● **Brief**: Search the entries for the word "hexahexacontadecimal". Copy every line that holds it.

● **Given entries**:
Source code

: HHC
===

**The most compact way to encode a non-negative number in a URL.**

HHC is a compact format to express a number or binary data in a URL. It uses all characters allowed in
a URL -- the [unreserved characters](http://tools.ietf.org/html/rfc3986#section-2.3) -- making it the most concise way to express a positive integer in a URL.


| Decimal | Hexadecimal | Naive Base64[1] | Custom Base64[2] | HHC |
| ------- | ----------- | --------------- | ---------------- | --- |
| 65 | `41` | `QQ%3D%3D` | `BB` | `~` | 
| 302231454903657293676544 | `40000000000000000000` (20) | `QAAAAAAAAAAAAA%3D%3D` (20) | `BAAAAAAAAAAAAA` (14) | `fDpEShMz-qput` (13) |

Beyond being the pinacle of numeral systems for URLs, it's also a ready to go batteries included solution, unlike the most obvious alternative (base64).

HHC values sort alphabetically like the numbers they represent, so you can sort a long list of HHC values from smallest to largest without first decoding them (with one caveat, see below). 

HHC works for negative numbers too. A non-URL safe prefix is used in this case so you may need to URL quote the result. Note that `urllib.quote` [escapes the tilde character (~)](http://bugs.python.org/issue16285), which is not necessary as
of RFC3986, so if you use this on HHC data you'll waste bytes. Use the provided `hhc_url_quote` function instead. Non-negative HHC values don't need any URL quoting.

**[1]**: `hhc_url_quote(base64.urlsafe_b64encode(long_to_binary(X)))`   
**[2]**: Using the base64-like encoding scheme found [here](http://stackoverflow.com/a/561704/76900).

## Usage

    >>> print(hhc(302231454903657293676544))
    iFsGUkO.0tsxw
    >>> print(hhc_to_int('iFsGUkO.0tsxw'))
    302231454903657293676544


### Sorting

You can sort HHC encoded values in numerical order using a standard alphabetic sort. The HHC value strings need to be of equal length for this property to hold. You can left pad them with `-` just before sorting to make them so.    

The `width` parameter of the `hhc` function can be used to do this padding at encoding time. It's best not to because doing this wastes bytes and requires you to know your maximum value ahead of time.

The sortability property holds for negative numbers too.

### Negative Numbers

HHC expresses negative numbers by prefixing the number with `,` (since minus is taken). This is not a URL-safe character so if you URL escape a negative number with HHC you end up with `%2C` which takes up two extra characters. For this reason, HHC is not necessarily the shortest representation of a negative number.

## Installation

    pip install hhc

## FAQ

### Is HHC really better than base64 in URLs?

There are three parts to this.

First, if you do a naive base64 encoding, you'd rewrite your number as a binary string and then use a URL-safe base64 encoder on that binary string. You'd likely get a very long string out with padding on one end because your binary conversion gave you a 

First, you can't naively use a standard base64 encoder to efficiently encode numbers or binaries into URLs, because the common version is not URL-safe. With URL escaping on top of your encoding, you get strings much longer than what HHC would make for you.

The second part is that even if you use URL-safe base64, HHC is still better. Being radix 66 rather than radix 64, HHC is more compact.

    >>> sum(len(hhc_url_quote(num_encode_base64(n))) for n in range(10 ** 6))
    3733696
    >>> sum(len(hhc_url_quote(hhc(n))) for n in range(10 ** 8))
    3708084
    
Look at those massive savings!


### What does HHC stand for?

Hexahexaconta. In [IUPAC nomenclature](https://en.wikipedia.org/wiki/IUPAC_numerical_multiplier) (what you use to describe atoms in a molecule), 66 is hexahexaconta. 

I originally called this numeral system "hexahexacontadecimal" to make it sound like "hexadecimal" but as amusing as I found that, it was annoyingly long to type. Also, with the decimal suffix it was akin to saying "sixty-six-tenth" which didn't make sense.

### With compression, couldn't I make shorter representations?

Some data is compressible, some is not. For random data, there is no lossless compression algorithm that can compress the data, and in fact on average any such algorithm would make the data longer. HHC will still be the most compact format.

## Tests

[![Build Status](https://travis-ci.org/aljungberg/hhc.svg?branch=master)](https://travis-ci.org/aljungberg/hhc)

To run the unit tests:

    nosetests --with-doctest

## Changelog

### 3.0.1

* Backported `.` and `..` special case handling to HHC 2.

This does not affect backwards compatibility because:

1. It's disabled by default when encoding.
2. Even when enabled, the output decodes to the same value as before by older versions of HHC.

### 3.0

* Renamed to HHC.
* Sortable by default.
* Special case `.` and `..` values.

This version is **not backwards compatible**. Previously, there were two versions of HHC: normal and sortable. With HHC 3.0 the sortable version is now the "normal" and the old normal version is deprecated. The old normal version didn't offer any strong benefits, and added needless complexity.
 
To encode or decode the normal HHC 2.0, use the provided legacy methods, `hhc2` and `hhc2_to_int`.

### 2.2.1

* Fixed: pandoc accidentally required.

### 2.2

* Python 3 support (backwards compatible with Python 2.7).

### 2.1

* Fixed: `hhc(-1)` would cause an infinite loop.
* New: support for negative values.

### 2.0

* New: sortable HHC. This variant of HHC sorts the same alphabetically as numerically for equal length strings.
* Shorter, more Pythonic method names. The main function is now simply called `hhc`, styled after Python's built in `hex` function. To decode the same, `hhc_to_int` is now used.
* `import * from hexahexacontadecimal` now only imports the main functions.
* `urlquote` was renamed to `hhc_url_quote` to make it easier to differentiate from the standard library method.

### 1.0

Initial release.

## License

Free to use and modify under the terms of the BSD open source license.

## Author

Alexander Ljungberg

● **Answer space**:
I originally called this numeral system "hexahexacontadecimal" to make it sound like "hexadecimal" but as amusing as I found that, it was annoyingly long to type. Also, with the decimal suffix it was akin to saying "sixty-six-tenth" which didn't make sense.
* `import * from hexahexacontadecimal` now only imports the main functions.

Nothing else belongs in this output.